The specifics of the scorecard development process depend on the type of scorecard. In general there is a requirement to have in place an number of IT tools:
Information Technology Prerequisites
- A framework for working with data (import and safe storage of data, export)
- A machine learning estimation framework (if applicable). This can be achieved using either a commercial or open source toolkit (library, computational system). Judgemental scorecards that are mostly expert opinion based may also need some form of implementation (e.g. spreadsheets) and formal monitoring of use.
Development Activities
The following is a list of development activities that will generally be required for most common types of scorecard development. The can be organized around two pillars:
- the practical side that revolves around the procurement and processing of data and which we might term the Data Engineering component and
- the conceptual side, which focuses on model development and which we might term the Data Science component
Data Engineering
The steps in this sequence aim to provide suitable resources and tools for the development of the required scorecard
- Data Collection. This step helps establishing links with existing databases or files. Depending on the available systems it involves writing and testing queries and filters and importing data
- Data Cleaning. This steps involves reviewing and establishing the Data Quality of the collected data.
- Missing Data. In this step (where appropriate) Missing Data may be remedied with Missing Data Imputation
- Creating a Master Data Table. This table of potential characteristics and outcomes (see Credit Event) is the basic input to the quantitative estimation using common statistical models
The above steps are not necessarily sequential nor do they strictly precede the data science component (for example after pursuing a certain modelling approach it may transpire that there are additional data requirements)
Data Science
The conceptual development aims to identify, fully specify and fit a specific model to underpin the scorecard. There may be legal, regulatory or business (cost) limitations to the available modelling options. The relevant concepts for quantitative (statistical development) are:
- The Historical Sample Selection (the relevant population, temporal period, any exclusions). Both in achieving Model Stability and in regulatory context the Representativeness of the data is particularly important.
- The Portfolio Segmentation. It is possible that the scorecard will be applied on distinct sub-segments of the relevant population
- The precise Credit Event definition. It is essentially what the scorecard will aims to predict (infer) when deployed in production.
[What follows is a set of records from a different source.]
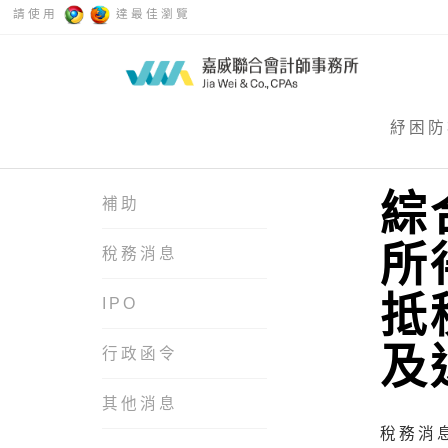
請使用
達最佳瀏覽
紓困防
綜
補助
所
稅務消息
抵
IPO
及
行政函令
其他消息
稅務消息 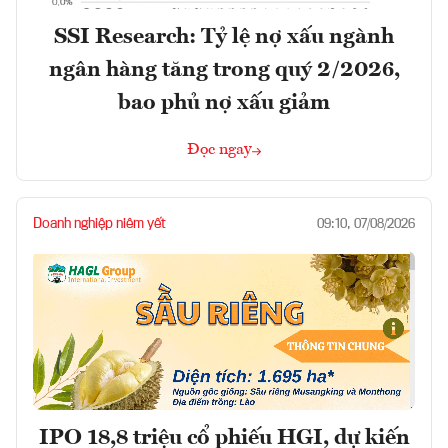
SSI Research: Tỷ lệ nợ xấu ngành
ngân hàng tăng trong quý 2/2026,
bao phủ nợ xấu giảm
Đọc ngay
Doanh nghiệp niêm yết
09:10, 07/08/2026
IPO 18,8 triệu cổ phiếu HGI, dự kiến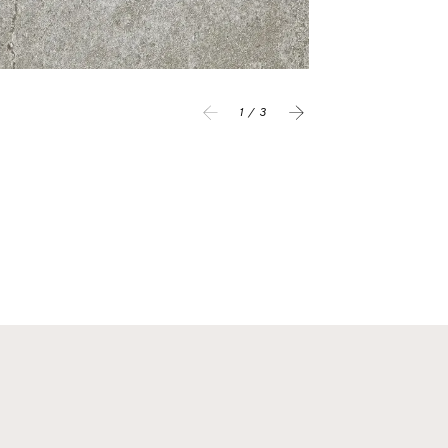
1 / 3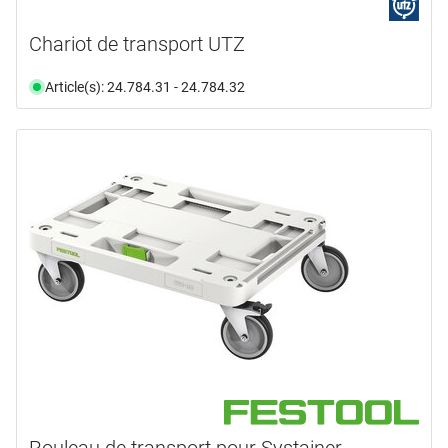
Chariot de transport UTZ
Article(s): 24.784.31 - 24.784.32
Rouleau de transport pour Systainer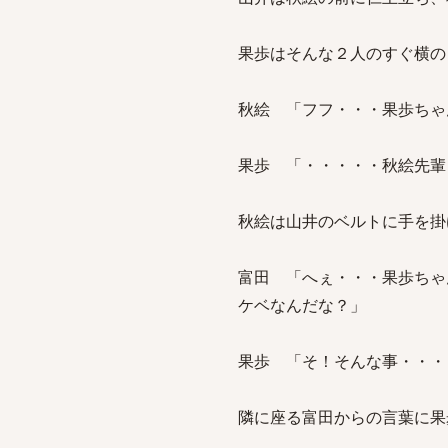
果歩はそんな２人のすぐ横の
秋絵 「フフ・・・果歩ちゃ
果歩 「・・・・・秋絵先輩
秋絵は山井のベルトに手を掛
富田 「へぇ・・・果歩ちゃ
ケベなんだな？」
果歩 「そ！そんな事・・・
隣に座る富田からの言葉に果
It may have implications for data availability. E.g relaxing the Default Definition may significantly increase the observed event rate in the historical record.
- The Identification of Characteristics (features, attributes) to include in the model, a stage sometimes denoted Exploratory Data Analysis. There is an enormous variety of possible characteristics depending of the type of credit risk being evaluated:
- Numerical Variable (either integer or fractional numbers) versus Categorical Variable (boolean or choice list)
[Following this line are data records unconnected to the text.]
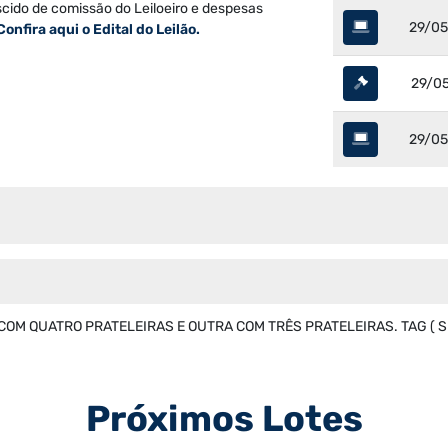
scido de comissão do Leiloeiro e despesas
29/05
Confira aqui o Edital do Leilão.
29/05
29/05
COM QUATRO PRATELEIRAS E OUTRA COM TRÊS PRATELEIRAS. TAG ( S
Próximos Lotes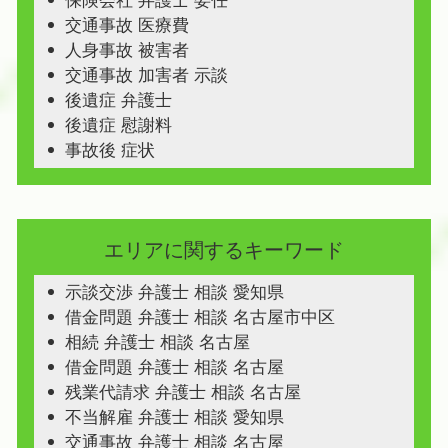
保険会社 弁護士 委任
交通事故 医療費
人身事故 被害者
交通事故 加害者 示談
後遺症 弁護士
後遺症 慰謝料
事故後 症状
エリアに関するキーワード
示談交渉 弁護士 相談 愛知県
借金問題 弁護士 相談 名古屋市中区
相続 弁護士 相談 名古屋
借金問題 弁護士 相談 名古屋
残業代請求 弁護士 相談 名古屋
不当解雇 弁護士 相談 愛知県
交通事故 弁護士 相談 名古屋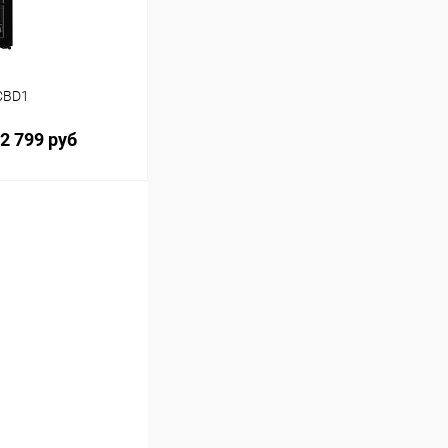
CBD1
2 799 руб
ину
Сравнение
- Static (non-varying) versus Dynamic variables (potentially changing over time)
- Addressing different aspects of the Five Cs Of Credit Analysis
- Characteristic (Feature) Selection. The narrowing down the list of characteristics (potential Risk Factor), e.g. using Backward Selection or some other well defined procedure
- Transformation Methodologies. Investigating the application of non-linear transformations to characteristics (wikipedia:Feature Engineering)
- The selection of a model family (e.g logistic regression or any of the large catalog of alternative Credit Scoring Models)
- Performing the actual statistical fit, usually by running a statistical algorithm such as maximum likelihood
- Performing and reviewing model estimation outcomes ( model accuracy, out-of-sample performance etc.)